By Martin Morris
Failed plot to blow up airliners over North Atlantic changed face of global travel.
Three men have been found guilty in an UK court of plotting to kill thousands of people by blowing up planes over the Atlantic with home-made liquid bombs.Abdulla Ahmed Ali, 28, Tanvir Hussain, 28, and Assad Sarwar, 29, were convicted of conspiring to activate bombs disguised as drinks.
Four other men were found not guilty of conspiring to murder by blowing up planes, while an eighth defendant was cleared of the more general charge of conspiracy to murder.
The men's arrests in 2006 led to new airport restrictions on liquids and brought chaos to travelers globally.
Abdulla Ahmed Ali, leader of the al-Qaida inspired terror cell, along with the other defendants, planned to detonate home-made liquid bombs in suicide attacks on transatlantic aircraft.
Flights from London to New York, San Francisco, Chicago, Toronto, Washington and Montreal - all departing within two-and-a-half hours of each other - were singled out. Authorities on both sides of the Atlantic would have been left powerless to stop the destruction once the first bomb exploded.

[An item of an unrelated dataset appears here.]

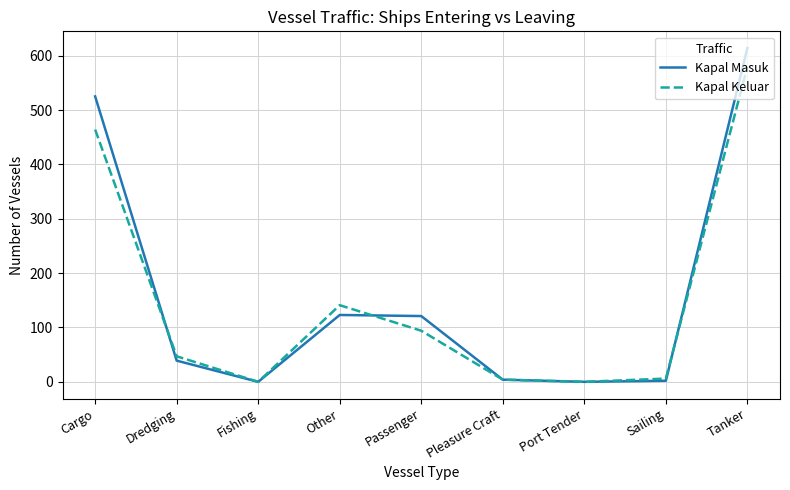

The value of Kapal Keluar at Dredging is 47. True or false?

True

The plot, described in court as the most complex and daring British-based terrorist conspiracy in modern times, would have rivaled 9/11 in its devastation, officials noted.
Counter terrorism police, the security services and prosecutors, spent more than £35 million foiling the plot and bringing Ali to justice. Monday’s verdict was delivered at what was a re-trial for the defendants after crucial e-mail evidence gathered by the US National Security Agency was withheld from the original trial.
The e-mail evidence - detailing communications between gang members and their intermediaries in Pakistan - was submitted at the re-trial and provided the necessary proof that not only had a plot been hatched but that it was also soon going to be executed.